What to produce — Pick out every line in the items below that contains the string "Ungdomsbarometern", copying each one in full. Matching is case-sensitive.

Study material —

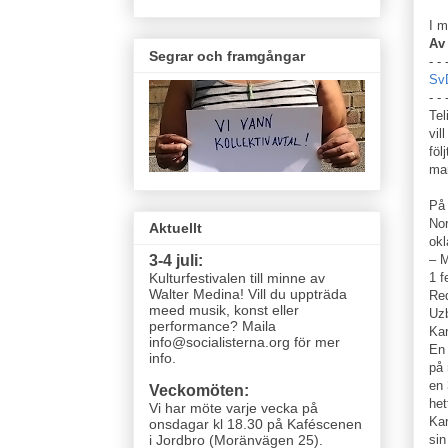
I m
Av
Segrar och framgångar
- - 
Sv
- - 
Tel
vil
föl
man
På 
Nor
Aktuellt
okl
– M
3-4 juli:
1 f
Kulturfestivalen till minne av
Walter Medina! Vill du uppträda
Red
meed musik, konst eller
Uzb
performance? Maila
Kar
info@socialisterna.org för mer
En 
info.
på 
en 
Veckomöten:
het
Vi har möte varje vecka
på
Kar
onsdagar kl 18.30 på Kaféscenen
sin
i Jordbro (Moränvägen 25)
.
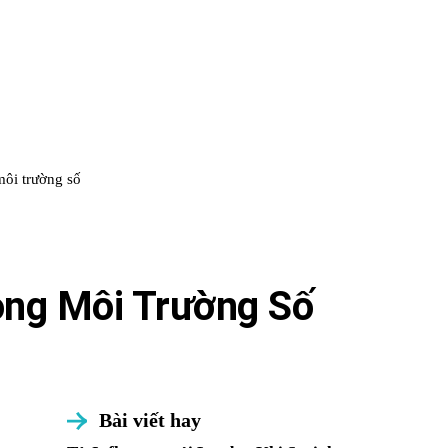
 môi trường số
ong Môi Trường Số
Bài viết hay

* * *

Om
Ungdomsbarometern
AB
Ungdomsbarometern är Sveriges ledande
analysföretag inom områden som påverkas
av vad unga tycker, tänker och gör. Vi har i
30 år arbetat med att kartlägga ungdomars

Exercise output —
Ungdomsbarometern
Ungdomsbarometern är Sveriges ledande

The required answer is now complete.